Description of the task =
Reproduce exactly, from the data that follows, the line with "right shoulder: (328, 755, -15)", the line with "right shoulder: (639, 797, -6)", and every line that lies between them.

*** Stored data ***

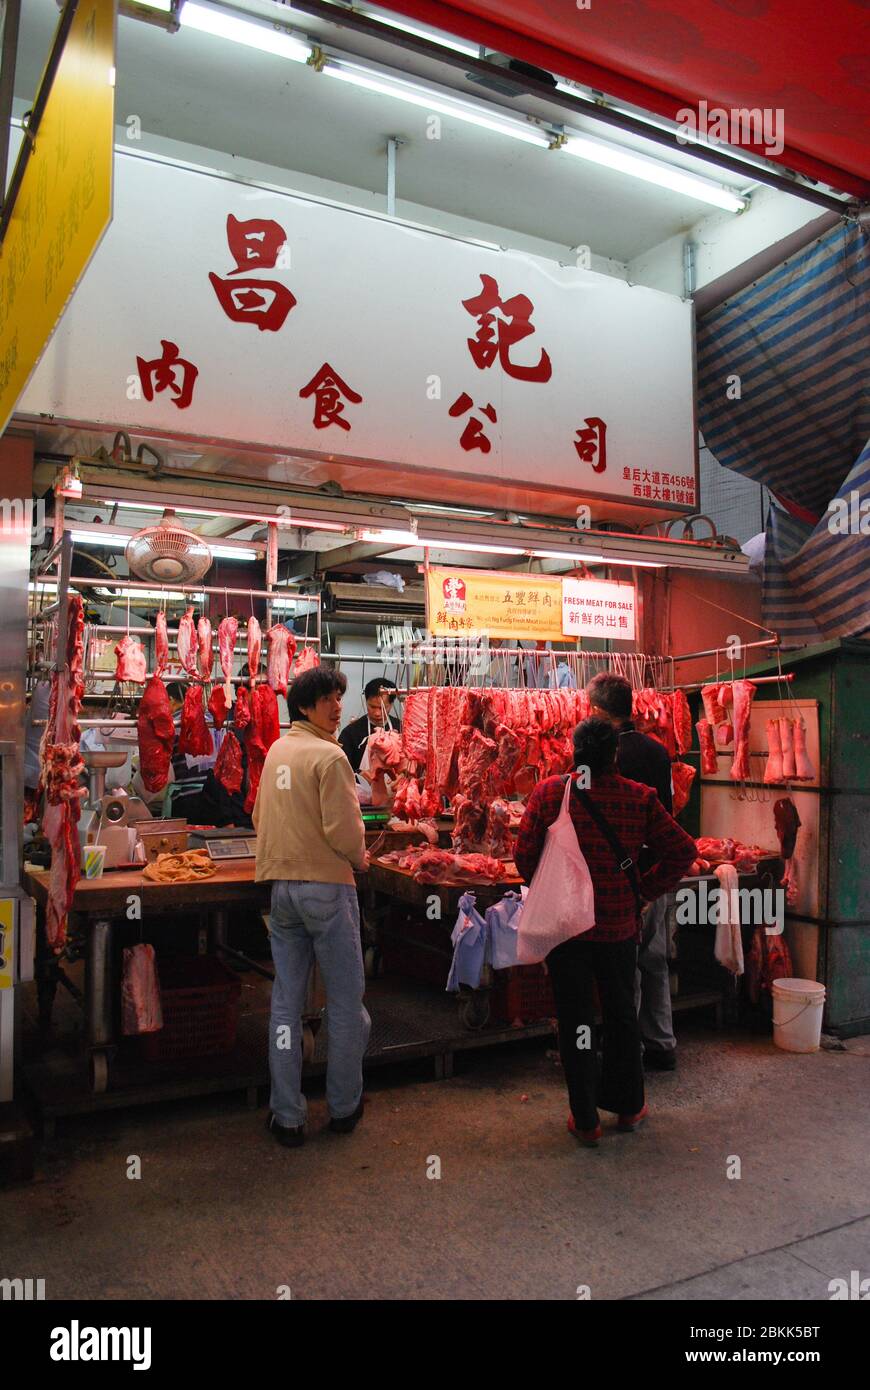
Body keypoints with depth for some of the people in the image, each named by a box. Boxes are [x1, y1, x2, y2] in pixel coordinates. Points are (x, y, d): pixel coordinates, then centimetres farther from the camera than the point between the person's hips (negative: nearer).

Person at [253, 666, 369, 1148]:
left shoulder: (276, 751, 9)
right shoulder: (328, 755, -15)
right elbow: (344, 830, -18)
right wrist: (360, 858, 1)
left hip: (280, 885, 7)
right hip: (326, 885, -7)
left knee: (286, 1001, 11)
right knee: (345, 1000, 9)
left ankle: (287, 1116, 17)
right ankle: (344, 1107, 21)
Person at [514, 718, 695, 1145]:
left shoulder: (549, 792, -10)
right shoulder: (639, 797, -6)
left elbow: (525, 856, -8)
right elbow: (682, 850, -3)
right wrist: (644, 889, 6)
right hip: (619, 925, 2)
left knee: (574, 1019, 10)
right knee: (621, 1014, 20)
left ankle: (585, 1120, 19)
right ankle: (629, 1106, 34)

*** End of Stored data ***

Answer space =
right shoulder: (328, 755, -15)
right elbow: (344, 830, -18)
right wrist: (360, 858, 1)
left hip: (280, 885, 7)
right hip: (326, 885, -7)
left knee: (286, 1001, 11)
right knee: (345, 1000, 9)
left ankle: (287, 1116, 17)
right ankle: (344, 1107, 21)
Person at [514, 718, 695, 1145]:
left shoulder: (549, 792, -10)
right shoulder: (639, 797, -6)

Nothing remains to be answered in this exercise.